-- start of Record set --

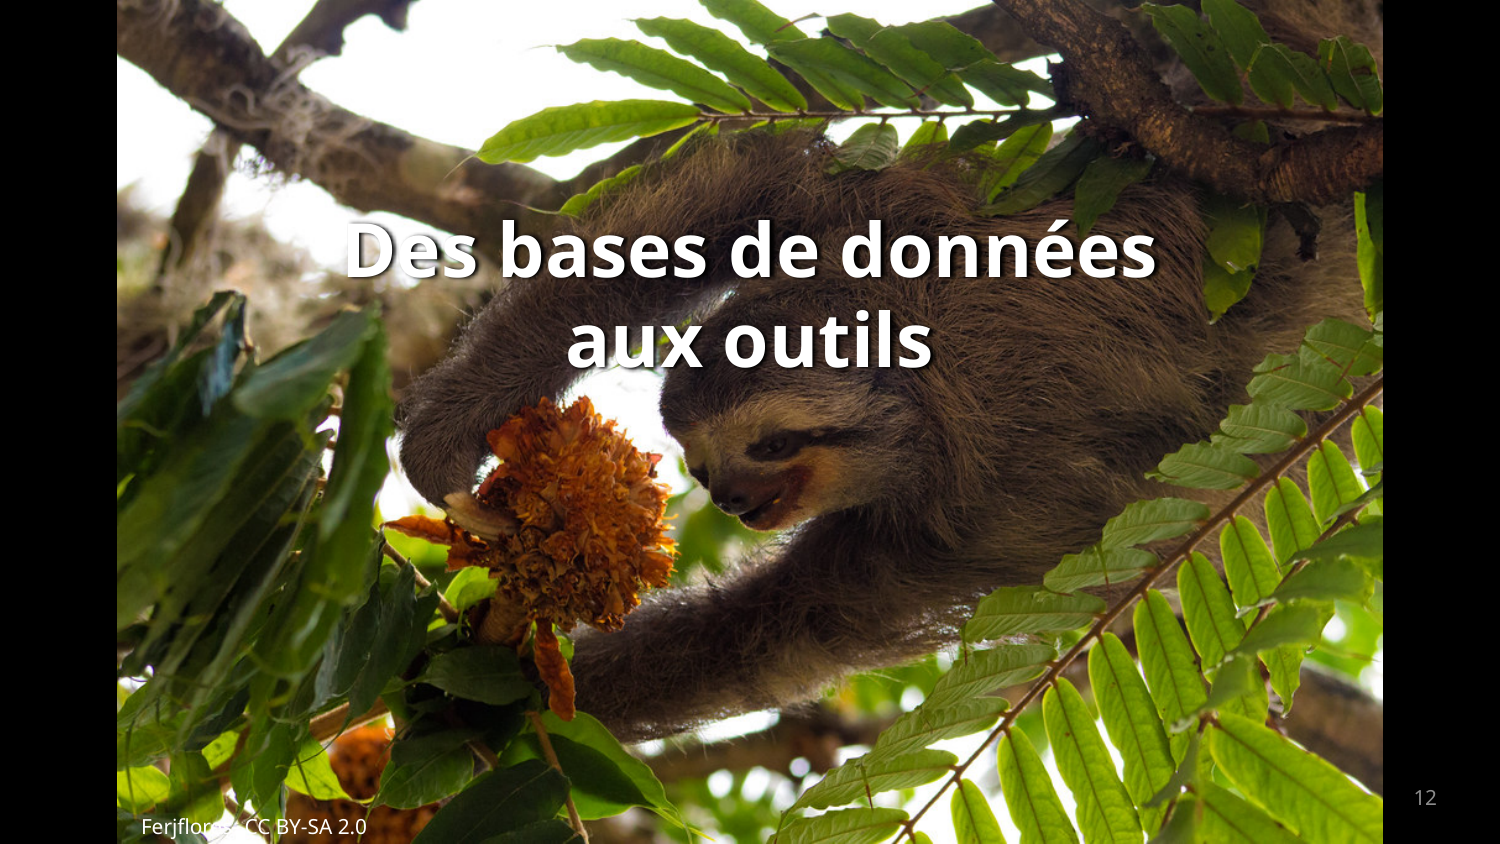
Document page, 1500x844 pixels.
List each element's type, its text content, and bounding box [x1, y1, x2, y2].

text_box Ferjflores- CC BY-SA 2.0 [100, 804, 414, 844]
picture [117, 0, 1383, 844]
list Des bases de données aux outils [189, 154, 1312, 430]
slide_number <numéro> [1240, 767, 1437, 813]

-- end of Record set --

### Short problem
Rewrite every line of the listing above as a numbered list, skipping any blank lines. Leave the images themselves out of your answer.

### Answer to the problem
1. Document page, 1500x844 pixels.
2. List each element's type, its text content, and bounding box [x1, y1, x2, y2].
3. text_box Ferjflores- CC BY-SA 2.0 [100, 804, 414, 844]
4. picture [117, 0, 1383, 844]
5. list Des bases de données aux outils [189, 154, 1312, 430]
6. slide_number <numéro> [1240, 767, 1437, 813]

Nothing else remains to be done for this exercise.